Я выглянула в окно.
– А мне говорили, что в Питере никогда не бывает солнца.
– Бывает. Не часто, но бывает.
Остальное время мы проговорили о погоде, о работе, о вкусной рыбе, поданной нам на красивых белоснежных тарелках.
После обеда Вера вернулась к себе в отдел. Антонина Павловна задержалась в столовой, встретила начальника сметного отдела и зацепилась языком. Я зашла в туалет. Только здесь можно поговорить по телефону. В кабинете два любопытных мужика, а в коридорах нельзя долго стоять.
Алик не сразу взял трубку. А когда ответил, я не узнала его голос.
– Привет, – устало проговорил он.
– Как ты?
– Нормально.
– Прости, я не позвонила тебе вчера.
– Ничего.
– Мне жаль, что с тобой такое произошло. Как ты себя чувствуешь?
– Хреново. Все болит.
– Я хотела, тебя навестить. Можно?
– Когда?
– Сегодня. Сейчас я на работе, но постараюсь уйти пораньше, чтобы успеть до закрытия больницы. Ты не знаешь…
– Маш, Маш, – перебил он меня. Голос стал громче. – Не надо.
– Чего не надо?
– Приходить.
– Почему? – задала я глупый вопрос и только потом догадалась. – Я слишком навязчива?
– Ну-у…
– Что?
Наступил тот момент, когда я должна положить трубку и больше никогда о нем не вспоминать. Но не могу. Неведомая сила притягивает меня к Алику. Словно магнит. Тащит в сторону, заставляет забыть о хорошем воспитании, о правилах приличия. Да, я – девушка и не должна унижаться перед мужчиной. Это вопрос чести, как сказала бы мама. Все понимаю, все осознаю. Но сердце сжимается с такой силой, что трудно дышать. Голова думает только об одном. Душа рвется в нужном направлении.
– Я не хочу, чтобы ты из-за меня ехала через весь город. Больница далеко от офиса. Мы скоро увидимся.
Он переживает за меня.
А я-то подумала…
– Глупости! Возьму такси.
– Не надо, Маш. Мне действительно плохо. Я еще не встаю с постели. Давай, увидимся позже?
– Ты уверен?
– Уверен.
– Тогда, хотя бы звони мне.
– Я позвоню из дома. Врач сказал, что меня выпишут через пару дней.
– Хорошо.
– Пока.
С этого дня мы стали созваниваться. Не часто. За две недели пока он был на больничном, разговаривали три раза. Первый раз двадцать минут (я засекала), второй раз проговорили больше часа, третий раз он позвонил поздно ночь.

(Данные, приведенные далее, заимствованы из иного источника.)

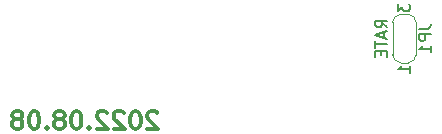
<source format=gbr>
%TF.GenerationSoftware,KiCad,Pcbnew,(5.1.12)-1*%
%TF.CreationDate,2022-08-12T23:07:16+09:00*%
%TF.ProjectId,STAC,53544143-2e6b-4696-9361-645f70636258,rev?*%
%TF.SameCoordinates,Original*%
%TF.FileFunction,Legend,Bot*%
%TF.FilePolarity,Positive*%
%FSLAX46Y46*%
G04 Gerber Fmt 4.6, Leading zero omitted, Abs format (unit mm)*
G04 Created by KiCad (PCBNEW (5.1.12)-1) date 2022-08-12 23:07:16*
%MOMM*%
%LPD*%
G01*
G04 APERTURE LIST*
%ADD10C,0.300000*%
%ADD11C,0.120000*%
%ADD12C,0.150000*%
G04 APERTURE END LIST*
D10*
X91486857Y-90761428D02*
X91415428Y-90690000D01*
X91272571Y-90618571D01*
X90915428Y-90618571D01*
X90772571Y-90690000D01*
X90701142Y-90761428D01*
X90629714Y-90904285D01*
X90629714Y-91047142D01*
X90701142Y-91261428D01*
X91558285Y-92118571D01*
X90629714Y-92118571D01*
X89701142Y-90618571D02*
X89558285Y-90618571D01*
X89415428Y-90690000D01*
X89344000Y-90761428D01*
X89272571Y-90904285D01*
X89201142Y-91190000D01*
X89201142Y-91547142D01*
X89272571Y-91832857D01*
X89344000Y-91975714D01*
X89415428Y-92047142D01*
X89558285Y-92118571D01*
X89701142Y-92118571D01*
X89844000Y-92047142D01*
X89915428Y-91975714D01*
X89986857Y-91832857D01*
X90058285Y-91547142D01*
X90058285Y-91190000D01*
X89986857Y-90904285D01*
X89915428Y-90761428D01*
X89844000Y-90690000D01*
X89701142Y-90618571D01*
X88629714Y-90761428D02*
X88558285Y-90690000D01*
X88415428Y-90618571D01*
X88058285Y-90618571D01*
X87915428Y-90690000D01*
X87844000Y-90761428D01*
X87772571Y-90904285D01*
X87772571Y-91047142D01*
X87844000Y-91261428D01*
X88701142Y-92118571D01*
X87772571Y-92118571D01*
X87201142Y-90761428D02*
X87129714Y-90690000D01*
X86986857Y-90618571D01*
X86629714Y-90618571D01*
X86486857Y-90690000D01*
X86415428Y-90761428D01*
X86344000Y-90904285D01*
X86344000Y-91047142D01*
X86415428Y-91261428D01*
X87272571Y-92118571D01*
X86344000Y-92118571D01*
X85701142Y-91975714D02*
X85629714Y-92047142D01*
X85701142Y-92118571D01*
X85772571Y-92047142D01*
X85701142Y-91975714D01*
X85701142Y-92118571D01*
X84701142Y-90618571D02*
X84558285Y-90618571D01*
X84415428Y-90690000D01*
X84344000Y-90761428D01*
X84272571Y-90904285D01*
X84201142Y-91190000D01*
X84201142Y-91547142D01*
X84272571Y-91832857D01*
X84344000Y-91975714D01*
X84415428Y-92047142D01*
X84558285Y-92118571D01*
X84701142Y-92118571D01*
X84844000Y-92047142D01*
X84915428Y-91975714D01*
X84986857Y-91832857D01*
X85058285Y-91547142D01*
X85058285Y-91190000D01*
X84986857Y-90904285D01*
X84915428Y-90761428D01*
X84844000Y-90690000D01*
X84701142Y-90618571D01*
X83344000Y-91261428D02*
X83486857Y-91190000D01*
X83558285Y-91118571D01*
X83629714Y-90975714D01*
X83629714Y-90904285D01*
X83558285Y-90761428D01*
X83486857Y-90690000D01*
X83344000Y-90618571D01*
X83058285Y-90618571D01*
X82915428Y-90690000D01*
X82844000Y-90761428D01*
X82772571Y-90904285D01*
X82772571Y-90975714D01*
X82844000Y-91118571D01*
X82915428Y-91190000D01*
X83058285Y-91261428D01*
X83344000Y-91261428D01*
X83486857Y-91332857D01*
X83558285Y-91404285D01*
X83629714Y-91547142D01*
X83629714Y-91832857D01*
X83558285Y-91975714D01*
X83486857Y-92047142D01*
X83344000Y-92118571D01*
X83058285Y-92118571D01*
X82915428Y-92047142D01*
X82844000Y-91975714D01*
X82772571Y-91832857D01*
X82772571Y-91547142D01*
X82844000Y-91404285D01*
X82915428Y-91332857D01*
X83058285Y-91261428D01*
X82129714Y-91975714D02*
X82058285Y-92047142D01*
X82129714Y-92118571D01*
X82201142Y-92047142D01*
X82129714Y-91975714D01*
X82129714Y-92118571D01*
X81129714Y-90618571D02*
X80986857Y-90618571D01*
X80844000Y-90690000D01*
X80772571Y-90761428D01*
X80701142Y-90904285D01*
X80629714Y-91190000D01*
X80629714Y-91547142D01*
X80701142Y-91832857D01*
X80772571Y-91975714D01*
X80844000Y-92047142D01*
X80986857Y-92118571D01*
X81129714Y-92118571D01*
X81272571Y-92047142D01*
X81344000Y-91975714D01*
X81415428Y-91832857D01*
X81486857Y-91547142D01*
X81486857Y-91190000D01*
X81415428Y-90904285D01*
X81344000Y-90761428D01*
X81272571Y-90690000D01*
X81129714Y-90618571D01*
X79772571Y-91261428D02*
X79915428Y-91190000D01*
X79986857Y-91118571D01*
X80058285Y-90975714D01*
X80058285Y-90904285D01*
X79986857Y-90761428D01*
X79915428Y-90690000D01*
X79772571Y-90618571D01*
X79486857Y-90618571D01*
X79344000Y-90690000D01*
X79272571Y-90761428D01*
X79201142Y-90904285D01*
X79201142Y-90975714D01*
X79272571Y-91118571D01*
X79344000Y-91190000D01*
X79486857Y-91261428D01*
X79772571Y-91261428D01*
X79915428Y-91332857D01*
X79986857Y-91404285D01*
X80058285Y-91547142D01*
X80058285Y-91832857D01*
X79986857Y-91975714D01*
X79915428Y-92047142D01*
X79772571Y-92118571D01*
X79486857Y-92118571D01*
X79344000Y-92047142D01*
X79272571Y-91975714D01*
X79201142Y-91832857D01*
X79201142Y-91547142D01*
X79272571Y-91404285D01*
X79344000Y-91332857D01*
X79486857Y-91261428D01*
D11*
%TO.C,JP1*%
X112095000Y-86505000D02*
X112695000Y-86505000D01*
X111395000Y-83055000D02*
X111395000Y-85855000D01*
X112695000Y-82405000D02*
X112095000Y-82405000D01*
X113395000Y-85855000D02*
X113395000Y-83055000D01*
X113395000Y-83105000D02*
G75*
G03*
X112695000Y-82405000I-700000J0D01*
G01*
X112095000Y-82405000D02*
G75*
G03*
X111395000Y-83105000I0J-700000D01*
G01*
X111395000Y-85805000D02*
G75*
G03*
X112095000Y-86505000I700000J0D01*
G01*
X112695000Y-86505000D02*
G75*
G03*
X113395000Y-85805000I0J700000D01*
G01*
D12*
X113647380Y-83621666D02*
X114361666Y-83621666D01*
X114504523Y-83574047D01*
X114599761Y-83478809D01*
X114647380Y-83335952D01*
X114647380Y-83240714D01*
X114647380Y-84097857D02*
X113647380Y-84097857D01*
X113647380Y-84478809D01*
X113695000Y-84574047D01*
X113742619Y-84621666D01*
X113837857Y-84669285D01*
X113980714Y-84669285D01*
X114075952Y-84621666D01*
X114123571Y-84574047D01*
X114171190Y-84478809D01*
X114171190Y-84097857D01*
X114647380Y-85621666D02*
X114647380Y-85050238D01*
X114647380Y-85335952D02*
X113647380Y-85335952D01*
X113790238Y-85240714D01*
X113885476Y-85145476D01*
X113933095Y-85050238D01*
X110947380Y-83502619D02*
X110471190Y-83169285D01*
X110947380Y-82931190D02*
X109947380Y-82931190D01*
X109947380Y-83312142D01*
X109995000Y-83407380D01*
X110042619Y-83455000D01*
X110137857Y-83502619D01*
X110280714Y-83502619D01*
X110375952Y-83455000D01*
X110423571Y-83407380D01*
X110471190Y-83312142D01*
X110471190Y-82931190D01*
X110661666Y-83883571D02*
X110661666Y-84359761D01*
X110947380Y-83788333D02*
X109947380Y-84121666D01*
X110947380Y-84455000D01*
X109947380Y-84645476D02*
X109947380Y-85216904D01*
X110947380Y-84931190D02*
X109947380Y-84931190D01*
X110423571Y-85550238D02*
X110423571Y-85883571D01*
X110947380Y-86026428D02*
X110947380Y-85550238D01*
X109947380Y-85550238D01*
X109947380Y-86026428D01*
X111847380Y-81521666D02*
X111847380Y-82140714D01*
X112228333Y-81807380D01*
X112228333Y-81950238D01*
X112275952Y-82045476D01*
X112323571Y-82093095D01*
X112418809Y-82140714D01*
X112656904Y-82140714D01*
X112752142Y-82093095D01*
X112799761Y-82045476D01*
X112847380Y-81950238D01*
X112847380Y-81664523D01*
X112799761Y-81569285D01*
X112752142Y-81521666D01*
X112847380Y-87340714D02*
X112847380Y-86769285D01*
X112847380Y-87055000D02*
X111847380Y-87055000D01*
X111990238Y-86959761D01*
X112085476Y-86864523D01*
X112133095Y-86769285D01*
%TD*%
M02*

</source>
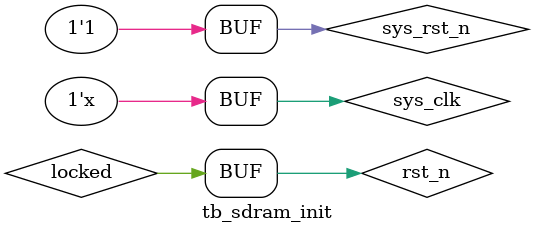
<source format=v>
`timescale 1ns/1ns

module tb_sdram_init();


reg             sys_clk     ; // 50MHz clk
reg             sys_rst_n   ;

wire    [3:0]   init_cmd    ;
wire    [1:0]   init_ba     ;
wire    [12:0]  init_addr   ;
wire            init_end    ;
wire            locked      ;
wire            clk_50m     ;
wire            clk_100m    ;
wire            clk_100m_p  ;//phase shifted
wire            rst_n       ;

assign rst_n = (sys_rst_n & locked);

initial
    begin
        sys_clk = 1'b1;
        sys_rst_n <= 1'b0;
        #30
        sys_rst_n <= 1'b1;
    end

defparam    sdram_model_plus_inst.addr_bits = 13;
defparam    sdram_model_plus_inst.data_bits = 16;
defparam    sdram_model_plus_inst.col_bits  = 9 ;
defparam    sdram_model_plus_inst.mem_sizes = 2*1024*1024;

always #10 sys_clk = ~sys_clk;

sdram_init  sdram_init_inst
(
    .sys_clk     (clk_100m  ), // 100MHz clk
    .sys_rst_n   (rst_n     ),
                  
    .init_cmd    (init_cmd  ),
    .init_ba     (init_ba   ),
    .init_addr   (init_addr ),
    .init_end    (init_end  )
);

sdram_model_plus    sdram_model_plus_inst
(
    .Dq      (           ), 
    .Addr    (init_addr  ), 
    .Ba      (init_ba    ), 
    .Clk     (clk_100m_p ), 
    .Cke     (1'b1       ), 
    .Cs_n    (init_cmd[3]), 
    .Ras_n   (init_cmd[2]), 
    .Cas_n   (init_cmd[1]), 
    .We_n    (init_cmd[0]), 
    .Dqm     (2'b00      ),
    .Debug   (1'b1       )
    );

clk_gen clk_gen_inst 
(
    .areset ( ~sys_rst_n    ),
    .inclk0 ( sys_clk       ),
    .c0     ( clk_50m       ),
    .c1     ( clk_100m      ),
    .c2     ( clk_100m_p    ),
    .locked ( locked        )
    );


endmodule
</source>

Не слишком общительный парень. Не задает вопросы, ни чем не интересуется, только молчит и внимательно слушает мою бесконечную болтовню, кивает головой в камеру.
– Ты завтра выходишь на работу? – спросила я, когда он уже начал зевать.
– Угу, – лениво промычал он.
– Зайдешь ко мне?
– Наверное, если дед никуда не отправит.
Он лежит на кровати. Я вижу только его синие глаза.
– Ты хотел, свозить меня на стрельбы, – нескромно напомнила я. – Впереди выходные.
– Стрельбы на время отменяются. Мне пока нельзя заниматься спортом.
– Разве это спорт?
– Конечно. Там такое напряжение, все мышцы работают.
– Я не думала, что арбалет настолько тяжелый.
– Он тяжелый. Руки с непривычки болят, ноги тянет, идет большая нагрузка на спину.
Вот почему у него широкие плечи. Еще он много плавает.
– Сколько у тебя шрамов на теле? – решила я сменить тему. И правильно сделала.
– Два. – Он опустил камеру на грудь. – Вот видишь, под соском небольшой шрам. А теперь еще здесь.